> [WHAT THIS TASK INVOLVES]: Reproduce the passage on whether Mr Chambers was an employee of Broadway from "Was Mr Chambers" to "the correct approach.", replacing "Jamrok Agreement" with "Services Agreement" throughout.

Was Mr Chambers an employee of Broadway?
[73] There is no contest between the parties that, subject to very limited inferred variation(s) arising from Mr Chambers’ appointment as Sales Manager, the terms of the engagement were comprehensively contained in the Jamrok Agreement and, accordingly, the principles stated in Personnel Contracting should be applied. We accept that this is the correct approach.
[74] The key propositions relevant to this appeal which may be derived from Personnel Contracting are as follows:
(1) When characterising a relationship regulated by a wholly written, comprehensive contract which is not a sham or otherwise ineffective, the question is to be determined solely by reference to the rights and obligations under that contract. It is not permissible to examine or review the performance of the contract or the course of dealings between the parties. 60
(2) The subsequent conduct of the parties may be considered to ascertain the existence of variation of contractual terms. 61
(3) The multifactorial approach only has relevance in respect of the required assessment of the terms of the contract. 62
(4) It is necessary to focus on those aspects of the contractual relationship which bear more directly upon whether the worker’s work was so subordinate to the employer’s business that it can be seen to have been performed as an employee of that business rather than as part of an independent enterprise. 63 The question is: whether, by the terms of the contract, the worker is contracted to work in the business or enterprise of the purported employer.64
(5) Existence of a contractual right to control the activities of the worker (including how, where and when the work is done) is a major signifier of an employment relationship. 65
(6) The label or characterisation placed on the relationship by the contract is not relevant even as a “tie breaker”, 66 or at least it is not determinative.67
[75] We consider that the provisions of the Jamrok Agreement point strongly to the existence of an employment relationship. First, as earlier stated, the agreement plainly requires the personal performance by Mr Chambers of the work of negotiating and selling building contracts. No provision is made for the delegation of the performance of that work. It is a contract for personal services.
[76] Second, the Jamrok Agreement confers on Broadway the right, to a very high degree, to control the activities of Mr Chambers, including how, when and where he does his work. For example:
• Clause 3(c) requires Mr Chambers to undertake such duties in relation to Broadway’s business “as the Company shall from time to time assign him/her and in the discharge of such duties to observe and comply with all directions given”. This confers control not only as to what duties are to be performed, but also how they are to be performed.
• Clause 3(d) requires that Mr Chambers “[b]e available for such hours of work as may from time to time be reasonably required of him/her, as set out by the Company.” This confers control, subject to a criterion of reasonableness, as to when work is to be performed.

> [LISTED ENTRIES]:
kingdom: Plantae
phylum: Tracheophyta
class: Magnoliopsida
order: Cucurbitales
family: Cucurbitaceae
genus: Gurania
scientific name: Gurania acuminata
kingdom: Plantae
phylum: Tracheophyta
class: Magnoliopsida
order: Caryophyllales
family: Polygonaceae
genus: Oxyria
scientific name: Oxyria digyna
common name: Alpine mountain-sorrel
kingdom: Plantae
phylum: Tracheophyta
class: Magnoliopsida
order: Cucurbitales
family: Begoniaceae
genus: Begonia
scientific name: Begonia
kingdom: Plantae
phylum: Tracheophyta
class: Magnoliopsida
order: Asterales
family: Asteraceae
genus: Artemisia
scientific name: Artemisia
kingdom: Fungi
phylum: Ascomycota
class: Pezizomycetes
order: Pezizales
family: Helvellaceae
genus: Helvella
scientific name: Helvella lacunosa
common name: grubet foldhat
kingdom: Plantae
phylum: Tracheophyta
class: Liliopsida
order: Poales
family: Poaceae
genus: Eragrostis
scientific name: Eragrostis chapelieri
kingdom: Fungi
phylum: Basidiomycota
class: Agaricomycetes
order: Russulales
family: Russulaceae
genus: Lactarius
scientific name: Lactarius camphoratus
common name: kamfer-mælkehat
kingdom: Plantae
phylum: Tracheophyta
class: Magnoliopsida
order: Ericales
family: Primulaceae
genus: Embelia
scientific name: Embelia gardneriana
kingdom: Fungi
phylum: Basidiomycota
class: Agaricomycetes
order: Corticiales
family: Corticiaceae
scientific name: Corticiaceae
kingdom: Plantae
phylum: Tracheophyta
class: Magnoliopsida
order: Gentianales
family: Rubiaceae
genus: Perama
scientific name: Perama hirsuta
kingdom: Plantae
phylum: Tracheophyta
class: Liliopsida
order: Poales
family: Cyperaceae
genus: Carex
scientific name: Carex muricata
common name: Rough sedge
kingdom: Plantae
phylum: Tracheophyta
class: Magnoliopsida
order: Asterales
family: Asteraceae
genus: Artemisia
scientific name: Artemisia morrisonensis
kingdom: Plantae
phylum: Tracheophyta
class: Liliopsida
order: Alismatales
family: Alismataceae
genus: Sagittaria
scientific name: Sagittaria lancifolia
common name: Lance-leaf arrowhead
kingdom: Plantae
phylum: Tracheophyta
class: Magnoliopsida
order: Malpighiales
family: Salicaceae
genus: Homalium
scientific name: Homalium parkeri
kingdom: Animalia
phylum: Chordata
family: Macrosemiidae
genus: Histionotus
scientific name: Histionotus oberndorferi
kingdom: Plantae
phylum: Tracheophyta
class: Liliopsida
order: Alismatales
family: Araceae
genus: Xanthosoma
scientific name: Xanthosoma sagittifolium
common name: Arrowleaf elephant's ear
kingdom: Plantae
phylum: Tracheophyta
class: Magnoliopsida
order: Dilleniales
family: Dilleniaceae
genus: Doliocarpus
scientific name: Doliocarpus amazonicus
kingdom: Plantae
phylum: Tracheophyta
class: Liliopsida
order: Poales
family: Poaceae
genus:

> [OUTPUT OF THE EXERCISE]:
Was Mr Chambers an employee of Broadway?
[73] There is no contest between the parties that, subject to very limited inferred variation(s) arising from Mr Chambers’ appointment as Sales Manager, the terms of the engagement were comprehensively contained in the Services Agreement and, accordingly, the principles stated in Personnel Contracting should be applied. We accept that this is the correct approach.